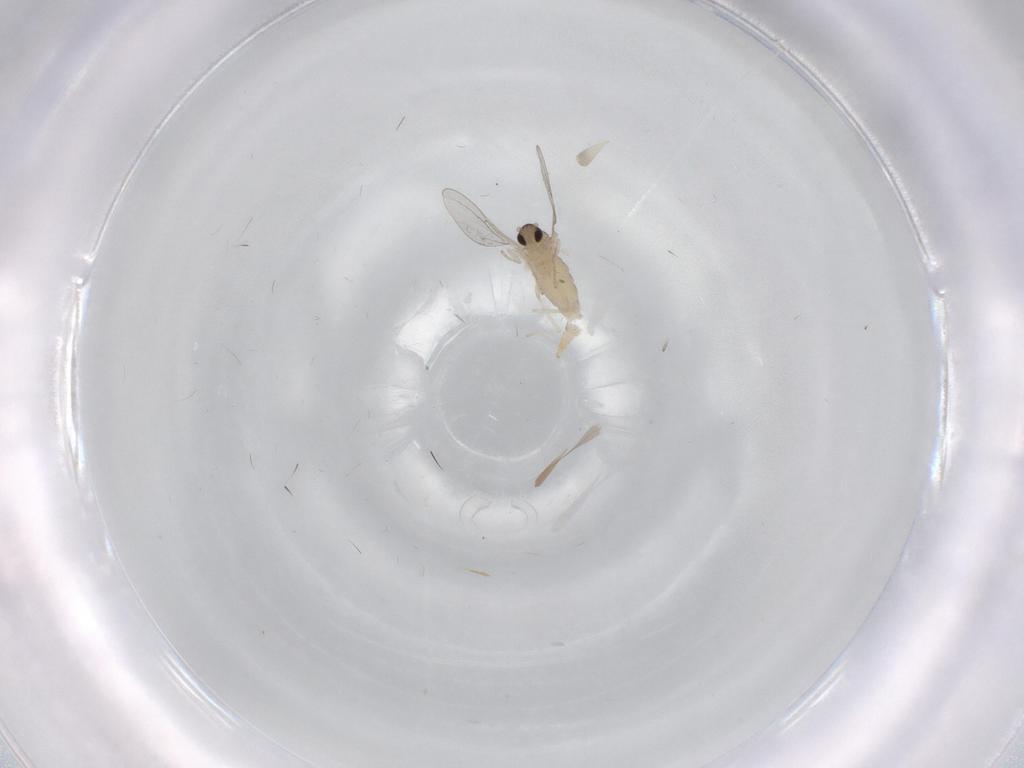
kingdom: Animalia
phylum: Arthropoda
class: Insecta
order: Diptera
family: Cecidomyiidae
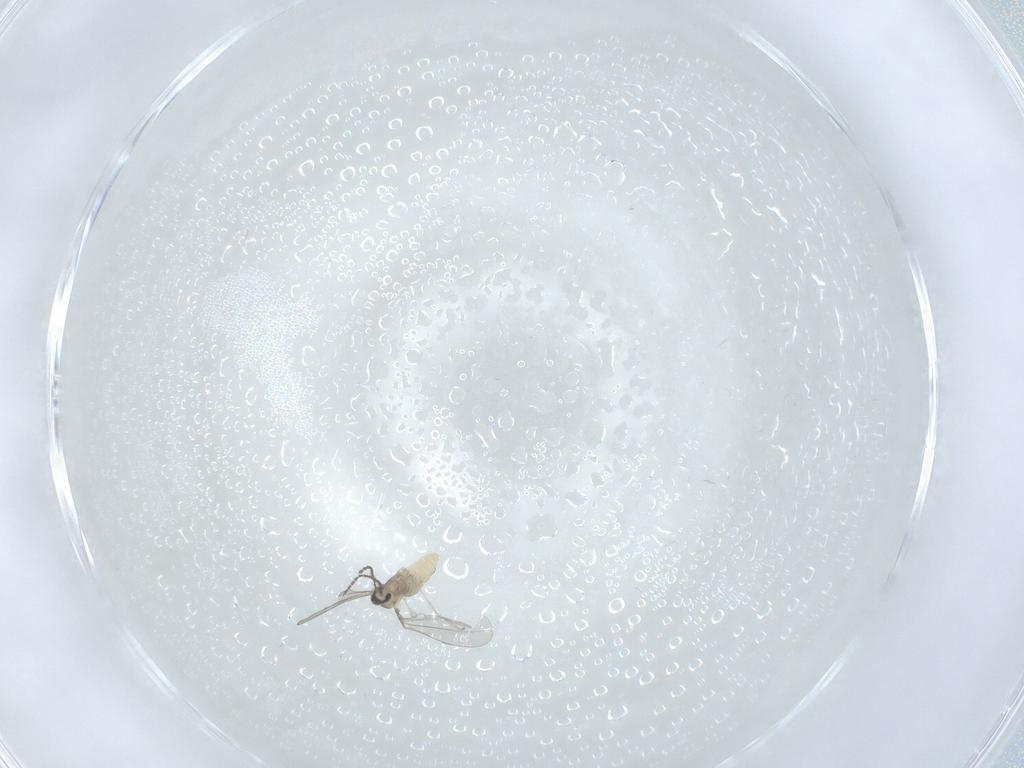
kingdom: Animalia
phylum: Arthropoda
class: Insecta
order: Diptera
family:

○ ○ ○ ○

■ SHORT TASK
Rename "phylum" to "division" throughout all the records and write the lines out again, leaving the pictures out and everything else unchanged.

■ TASK SOLUTION
kingdom: Animalia
division: Arthropoda
class: Insecta
order: Diptera
family: Cecidomyiidae
kingdom: Animalia
division: Arthropoda
class: Insecta
order: Diptera
family:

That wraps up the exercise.